What happened next was quintessential Google: The world's biggest Internet data monger insists on putting hard statistics at the center of internal operations, too.
Bock pointed to two studies on gender inequality in schools and in business:
* Girls don't raise their hands as often as boys when answering math problems, even though they have a higher rate of accuracy when they do.
* Women don't offer up their ideas as often as men in business meetings, even though observers say their thoughts are often better than the many offered by their male colleagues.
Those academic findings pointed to the problem at Google: Female engineers were not speaking up for their own promotions. So Bock tried an experiment. Alan Eustace, one of the heads of engineering, sent an email to his staff describing the two studies and reminding them it was time to apply for promotions.

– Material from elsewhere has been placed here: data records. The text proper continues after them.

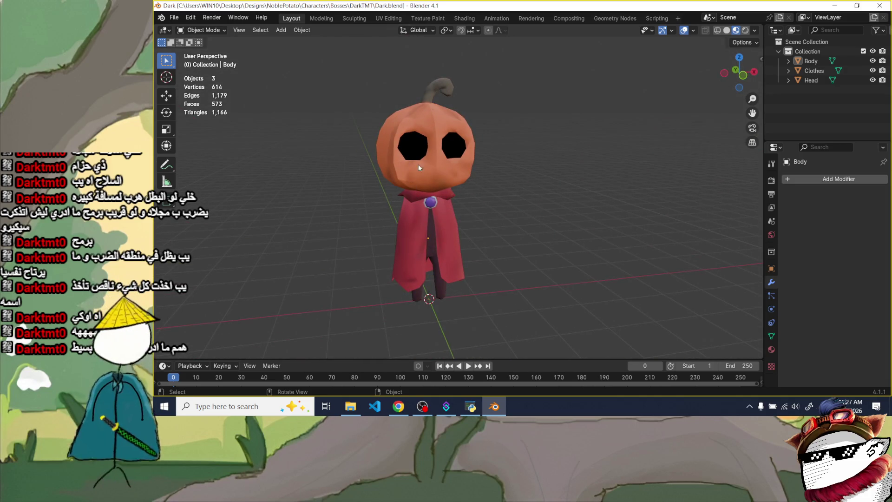
scroll(433, 175, "up", 3)
mouse_move(427, 190)
middle_mouse_down()
mouse_move(500, 182)
mouse_move(395, 175)
mouse_move(453, 188)
mouse_move(399, 187)
mouse_move(438, 139)
mouse_move(519, 161)
mouse_move(441, 159)
middle_mouse_up()
scroll(395, 175, "down", 3)
scroll(396, 175, "up", 1)
scroll(399, 187, "down", 2)
scroll(438, 139, "up", 1)
scroll(439, 142, "down", 2)
scroll(519, 162, "up", 2)
scroll(442, 160, "up", 2)
left_click(814, 70)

Immediately, the application rate for women soared and the rate of women who received promotions was higher than for male engineers. Eustace began sending the email routinely. The one time he forgot, the number of female applicants plummeted.
"The data was clear," Bock said. "If we tried to have a small nudge by simply presenting information, it could fix part of the problem. We prefer this to a bureaucratic top-down approach."
To be sure, Google is not exactly a role model for gender balance. It has only one woman on its senior management team. But its board is nearly half female.
As Google confronts greater ethical questions over privacy, the safety of its driverless cars and competition, Bock notes the limits of data.
"Google is at the centre of very real debates that, at the end of the day, can't be answered just by data," said Bock, whose non-techy bedside reading includes "The Art Forger," a book of essays by Christopher Hitchens, and the comic book "The Superior Spider Man."
In a wide-ranging interview, Bock talked about immigration reform and what keeps him up at night. For the notoriously byzantine recruitment process, he said the company looks for people who can thrive in ambiguity. He prefers generalists over subject experts. He is more interested in how you think and will test you with real-time problems.
Here is an edited version of the conversation:
Q: This week, new enrollments for highly skilled worker visas, known as H-1Bs, will open and likely be full within hours. How much does this affect Google?
A: We try to get as many as we can and never get as many as we need. We have a luxury that small businesses don't have. We have non-U.S. offices so, if we need to, we can send people to our Toronto, Zurich or [India's] Hyderabad office. . . . But there are three problems with that:
1) People work better when they are together.
2) If you are a small company, you don't have that ability. My family came from Romania in the 1970s and both my parents had small businesses. If they had wanted to hire someone from outside the U.S., they couldn't have afforded the H-1B visa or the waiver process.
3) In the U.S., two-thirds of computer science degrees are awarded to non-U.S. citizens. They graduate and immediately go back to their home countries because we can't keep them. Why not keep that knowledge, drive and passion here?
Q: What is the real cost to Google? Surely you have mapped out the cost risks for that lost talent.
A: Google has whole ecosystems around our own business. Jeff Dean and Sanjay Ghemawat were the creators of BigTable, which is the technology that morphed and became the language called Hadoop. Hadoop is what Amazon Web Services, Twitter and Facebook use. If there were no Sanjay, who is an immigrant and who worked with Jeff on this, we would not have this technology that is fundamental to the Internet today.
Q: What worries you most in hiring?
A: Software engineers are always hard to find. Very few people from diverse socioeconomic backgrounds and women. In recruiting African American computer science Ph.D.s, my team told me this year they did pretty well. They captured about 50 percent of all black Ph.D.s in computer science. But they said there were four, and two stayed in academia. So of the available two, we hired one. My heart broke inside when I heard that. We have scholarships and programs and partnerships with universities like Howard [University] on computer science. But it's a problem.
The other big category are security experts. With the [Edward] Snowden revelations [about the National Security Agency], every company is after these folks. You need security experts for applications, networks, rapid response teams, security breach experts. There is a market demand for about 30,000 security engineers. To give you perspective, at Google, we have 250 working for us and we run a lot of data.
Q: Have you encountered more suspicion toward Google after the Snowden leaks on NSA surveillance?
A: I haven't seen it from candidates. One of the challenges is that we disclose everything we are legally allowed to disclose but some things you are not allowed to disclose. We are asked, "How is there not more?" But we say the law prevents us from telling you.